A incrível história da Santa Bakhita – Das dores da escravidão aos altares

Bakhita nasceu no Sudão, África, em 1869. Este nome, que significa “afortunada”, não o recebeu de seus pais ao nascer, foi-lhe imposto pelos seus raptores.

Flor africana

Esta flor africana conheceu as humilhações, os sofrimentos físicos e morais da escravidão, sendo vendida e comprada várias vezes (cinco no total). A terrível experiência e o susto, provado naquele dia (captura), causaram profundos danos na sua memória, inclusive o esquecimento do próprio nome.

Na capital do Sudão, Bakhita foi finalmente comprada por um cônsul italiano, que depois a levou consigo para a Itália.

Durante a viagem, ele a entregou para viver com a família de um amigo, que residia em Veneza, e cuja esposa se lhe tinha afeiçoado. Depois, com o nascimento da filha do casal, Bakhita tornou-se sua ama e amiga.

Os negócios desta família, na África, exigiam que retornassem. Mas, aconselhado pelo administrador, o casal confiou as duas às irmãs da congregação de Santa Madalena de Canossa, em Schio, perto de Veneza.

Conversão

Alí, Bakhita, conheceu o Evangelho. Era 1890, tinha ela vinte e um anos quando foi batizada, recebendo o nome de Josefina.

Após algum tempo, quando vieram buscá-las, Bakhita preferiu ficar. Queria tornar-se irmã canossiana, para servir a Deus que lhe havia dado tantas provas do seu amor. Depois de sentir com muita clareza o chamamento para a vida religiosa, em 1896, Josefina Bakhita consagrou-se para sempre a Deus, a quem ela chamava com carinho “o meu Patrão!”.

Por mais de cinqüenta anos, esta humilde Filha da Caridade, dedicou-se às diversas ocupações na congregação, sendo chamada por todos de “Irmã Morena”.

Humilde serva

Ela foi cozinheira, responsável do guarda-roupa, bordadeira, sacristã e porteira. As irmãs estimavam-na pela generosidade, bondade e pelo seu profundo desejo de tornar Jesus conhecido.

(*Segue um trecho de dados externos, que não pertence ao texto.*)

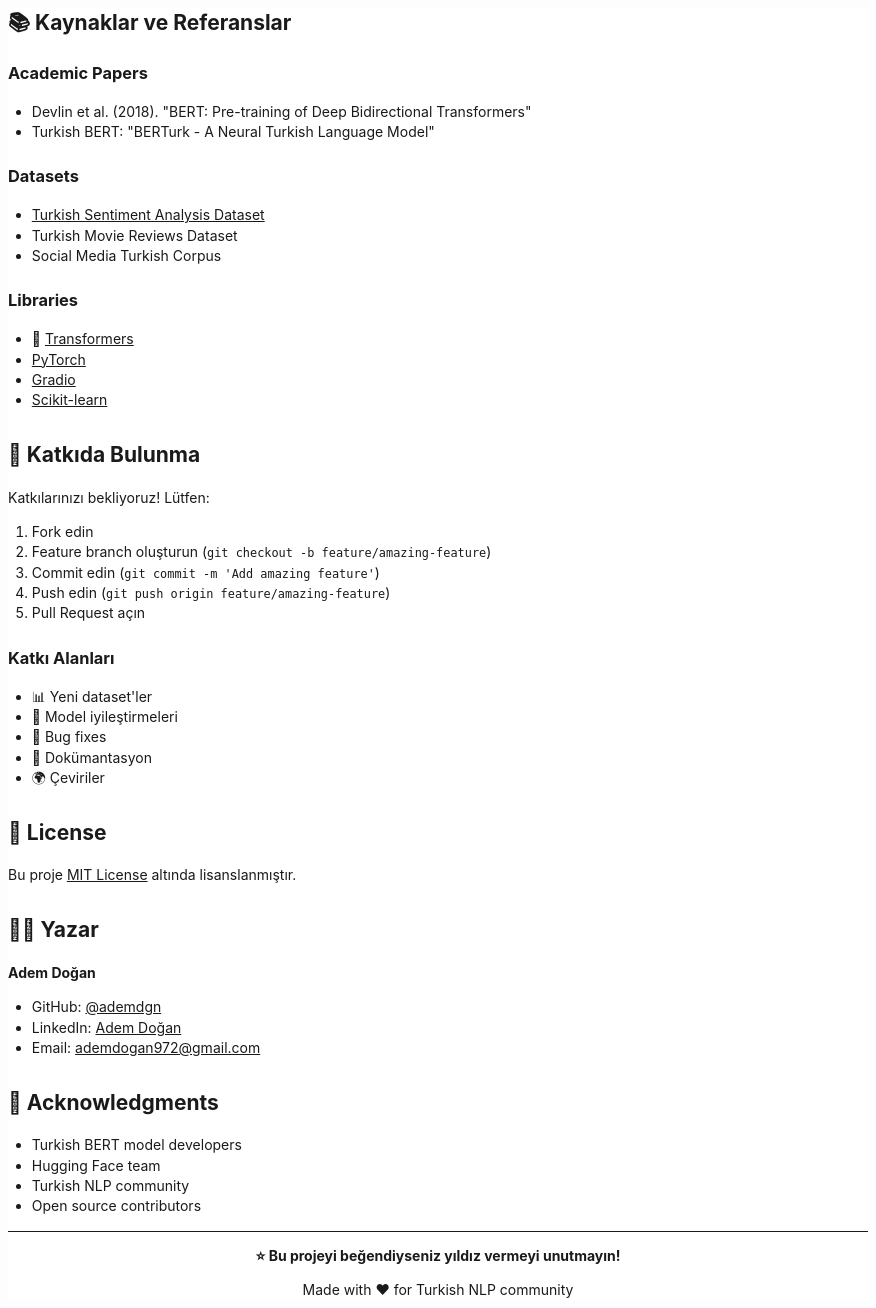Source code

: ## 📚 Kaynaklar ve Referanslar

### Academic Papers
- Devlin et al. (2018). "BERT: Pre-training of Deep Bidirectional Transformers"
- Turkish BERT: "BERTurk - A Neural Turkish Language Model"

### Datasets
- [Turkish Sentiment Analysis Dataset](https://huggingface.co/datasets/winvoker/turkish-sentiment-analysis-dataset)
- Turkish Movie Reviews Dataset
- Social Media Turkish Corpus

### Libraries
- 🤗 [Transformers](https://github.com/huggingface/transformers)
- [PyTorch](https://pytorch.org/)
- [Gradio](https://gradio.app/)
- [Scikit-learn](https://scikit-learn.org/)

## 🤝 Katkıda Bulunma

Katkılarınızı bekliyoruz! Lütfen:

1. Fork edin
2. Feature branch oluşturun (`git checkout -b feature/amazing-feature`)
3. Commit edin (`git commit -m 'Add amazing feature'`)
4. Push edin (`git push origin feature/amazing-feature`)
5. Pull Request açın

### Katkı Alanları
- 📊 Yeni dataset'ler
- 🧠 Model iyileştirmeleri
- 🐛 Bug fixes
- 📖 Dokümantasyon
- 🌍 Çeviriler

## 📝 License

Bu proje [MIT License](LICENSE) altında lisanslanmıştır.

## 👨‍💻 Yazar

**Adem Doğan**
- GitHub: [@ademdgn](https://github.com/ademdgn)
- LinkedIn: [Adem Doğan](https://linkedin.com/in/ademdgn)
- Email: ademdogan972@gmail.com

## 🙏 Acknowledgments

- Turkish BERT model developers
- Hugging Face team
- Turkish NLP community
- Open source contributors

---

<div align="center">

**⭐ Bu projeyi beğendiyseniz yıldız vermeyi unutmayın!**

Made with ❤️ for Turkish NLP community

</div>
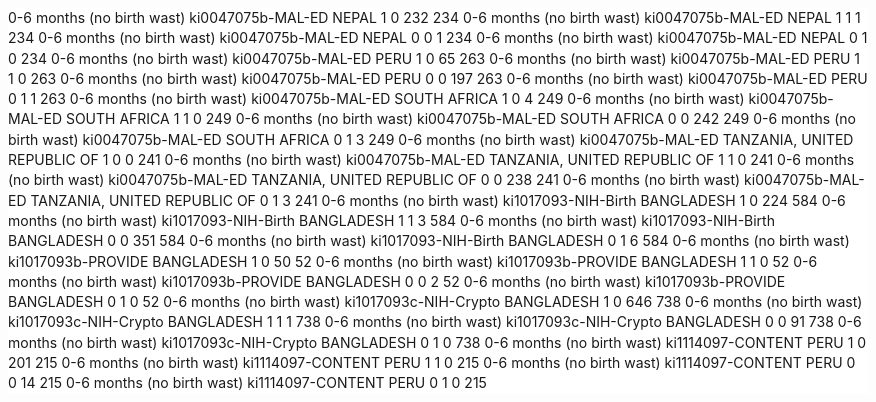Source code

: 0-6 months (no birth wast)    ki0047075b-MAL-ED       NEPAL                          1                    0      232     234
0-6 months (no birth wast)    ki0047075b-MAL-ED       NEPAL                          1                    1        1     234
0-6 months (no birth wast)    ki0047075b-MAL-ED       NEPAL                          0                    0        1     234
0-6 months (no birth wast)    ki0047075b-MAL-ED       NEPAL                          0                    1        0     234
0-6 months (no birth wast)    ki0047075b-MAL-ED       PERU                           1                    0       65     263
0-6 months (no birth wast)    ki0047075b-MAL-ED       PERU                           1                    1        0     263
0-6 months (no birth wast)    ki0047075b-MAL-ED       PERU                           0                    0      197     263
0-6 months (no birth wast)    ki0047075b-MAL-ED       PERU                           0                    1        1     263
0-6 months (no birth wast)    ki0047075b-MAL-ED       SOUTH AFRICA                   1                    0        4     249
0-6 months (no birth wast)    ki0047075b-MAL-ED       SOUTH AFRICA                   1                    1        0     249
0-6 months (no birth wast)    ki0047075b-MAL-ED       SOUTH AFRICA                   0                    0      242     249
0-6 months (no birth wast)    ki0047075b-MAL-ED       SOUTH AFRICA                   0                    1        3     249
0-6 months (no birth wast)    ki0047075b-MAL-ED       TANZANIA, UNITED REPUBLIC OF   1                    0        0     241
0-6 months (no birth wast)    ki0047075b-MAL-ED       TANZANIA, UNITED REPUBLIC OF   1                    1        0     241
0-6 months (no birth wast)    ki0047075b-MAL-ED       TANZANIA, UNITED REPUBLIC OF   0                    0      238     241
0-6 months (no birth wast)    ki0047075b-MAL-ED       TANZANIA, UNITED REPUBLIC OF   0                    1        3     241
0-6 months (no birth wast)    ki1017093-NIH-Birth     BANGLADESH                     1                    0      224     584
0-6 months (no birth wast)    ki1017093-NIH-Birth     BANGLADESH                     1                    1        3     584
0-6 months (no birth wast)    ki1017093-NIH-Birth     BANGLADESH                     0                    0      351     584
0-6 months (no birth wast)    ki1017093-NIH-Birth     BANGLADESH                     0                    1        6     584
0-6 months (no birth wast)    ki1017093b-PROVIDE      BANGLADESH                     1                    0       50      52
0-6 months (no birth wast)    ki1017093b-PROVIDE      BANGLADESH                     1                    1        0      52
0-6 months (no birth wast)    ki1017093b-PROVIDE      BANGLADESH                     0                    0        2      52
0-6 months (no birth wast)    ki1017093b-PROVIDE      BANGLADESH                     0                    1        0      52
0-6 months (no birth wast)    ki1017093c-NIH-Crypto   BANGLADESH                     1                    0      646     738
0-6 months (no birth wast)    ki1017093c-NIH-Crypto   BANGLADESH                     1                    1        1     738
0-6 months (no birth wast)    ki1017093c-NIH-Crypto   BANGLADESH                     0                    0       91     738
0-6 months (no birth wast)    ki1017093c-NIH-Crypto   BANGLADESH                     0                    1        0     738
0-6 months (no birth wast)    ki1114097-CONTENT       PERU                           1                    0      201     215
0-6 months (no birth wast)    ki1114097-CONTENT       PERU                           1                    1        0     215
0-6 months (no birth wast)    ki1114097-CONTENT       PERU                           0                    0       14     215
0-6 months (no birth wast)    ki1114097-CONTENT       PERU                           0                    1        0     215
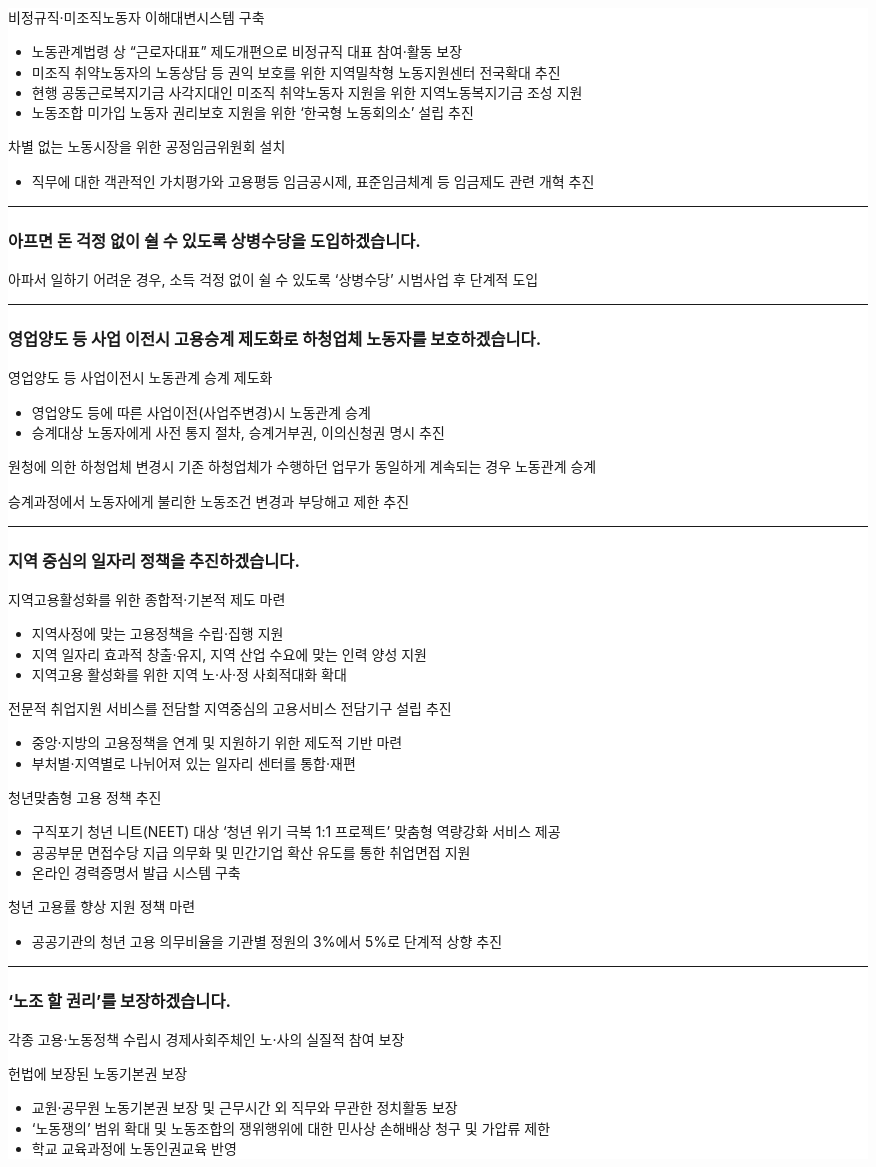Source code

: 비정규직·미조직노동자 이해대변시스템 구축
- 노동관계법령 상 “근로자대표” 제도개편으로 비정규직 대표 참여·활동 보장
- 미조직 취약노동자의 노동상담 등 권익 보호를 위한 지역밀착형 노동지원센터 전국확대 추진
- 현행 공동근로복지기금 사각지대인 미조직 취약노동자 지원을 위한 지역노동복지기금 조성 지원
- 노동조합 미가입 노동자 권리보호 지원을 위한 ‘한국형 노동회의소’ 설립 추진

차별 없는 노동시장을 위한 공정임금위원회 설치
- 직무에 대한 객관적인 가치평가와 고용평등 임금공시제, 표준임금체계 등 임금제도 관련 개혁 추진

---

### 아프면 돈 걱정 없이 쉴 수 있도록 상병수당을 도입하겠습니다.

아파서 일하기 어려운 경우, 소득 걱정 없이 쉴 수 있도록 ‘상병수당’ 시범사업 후 단계적 도입
 
---

### 영업양도 등 사업 이전시 고용승계 제도화로 하청업체 노동자를 보호하겠습니다.

영업양도 등 사업이전시 노동관계 승계 제도화
- 영업양도 등에 따른 사업이전(사업주변경)시 노동관계 승계
- 승계대상 노동자에게 사전 통지 절차, 승계거부권, 이의신청권 명시 추진

원청에 의한 하청업체 변경시 기존 하청업체가 수행하던 업무가 동일하게 계속되는 경우 노동관계 승계

승계과정에서 노동자에게 불리한 노동조건 변경과 부당해고 제한 추진

---

### 지역 중심의 일자리 정책을 추진하겠습니다.

지역고용활성화를 위한 종합적·기본적 제도 마련
- 지역사정에 맞는 고용정책을 수립·집행 지원
- 지역 일자리 효과적 창출·유지, 지역 산업 수요에 맞는 인력 양성 지원
- 지역고용 활성화를 위한 지역 노·사·정 사회적대화 확대

전문적 취업지원 서비스를 전담할 지역중심의 고용서비스 전담기구 설립 추진
- 중앙·지방의 고용정책을 연계 및 지원하기 위한 제도적 기반 마련
- 부처별·지역별로 나뉘어져 있는 일자리 센터를 통합·재편

청년맞춤형 고용 정책 추진
- 구직포기 청년 니트(NEET) 대상 ‘청년 위기 극복 1:1 프로젝트’ 맞춤형 역량강화 서비스 제공
- 공공부문 면접수당 지급 의무화 및 민간기업 확산 유도를 통한 취업면접 지원
- 온라인 경력증명서 발급 시스템 구축

청년 고용률 향상 지원 정책 마련
- 공공기관의 청년 고용 의무비율을 기관별 정원의 3%에서 5%로 단계적 상향 추진

---

### ‘노조 할 권리’를 보장하겠습니다.

각종 고용·노동정책 수립시 경제사회주체인 노·사의 실질적 참여 보장

헌법에 보장된 노동기본권 보장
- 교원·공무원 노동기본권 보장 및 근무시간 외 직무와 무관한 정치활동 보장 
- ‘노동쟁의’ 범위 확대 및 노동조합의 쟁위행위에 대한 민사상 손해배상 청구 및 가압류 제한
- 학교 교육과정에 노동인권교육 반영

“Sedes boas, amem a Deus, rezai por aqueles que não O conhecem. Se soubésseis que grande graça é conhecer a Deus!”.

A sua humildade, a sua simplicidade e o seu constante sorriso, conquistaram o coração de toda população. Com a idade, chegou a doença longa e dolorosa. Ela continuou a oferecer o seu testemunho de fé, expressando com estas simples palavras, escondidas detrás de um sorriso, a odisseia da sua vida:

“Vou devagar, passo a passo, porque levo duas grandes malas: numa vão os meus pecados, e na outra, muito mais pesada, os méritos infinitos de Jesus. Quando chegar ao céu abrirei as malas e direi a Deus: Pai eterno, agora podes julgar. E a São Pedro: Fecha a porta, porque fico”.


Corpo incorrupto de Santa Bhakita (Chiesa della Sacra Famiglia é cortesia do TripAdvisor).

A Santa

Na agonia reviveu os terríveis anos de escravidão e foi a Santa Virgem que a libertou dos sofrimentos.

As suas últimas palavras foram: “Nossa Senhora!”. Irmã Josefina Bakhita faleceu no dia 8 de Fevereiro de 1947, na congregação em Schio, Itália.

Muitos foram os milagres alcançados por sua intercessão. Em 1992, foi beatificada pelo Papa João Paulo II e elevada à honra dos altares em 2000, pelo mesmo Sumo Pontífice. O dia para o culto da “Santa Irmã Morena” foi determinado o mesmo de sua morte.

O corpo da santa está incorrupto e é guardado na Igreja da Congregação onde viveu toda a sua vida.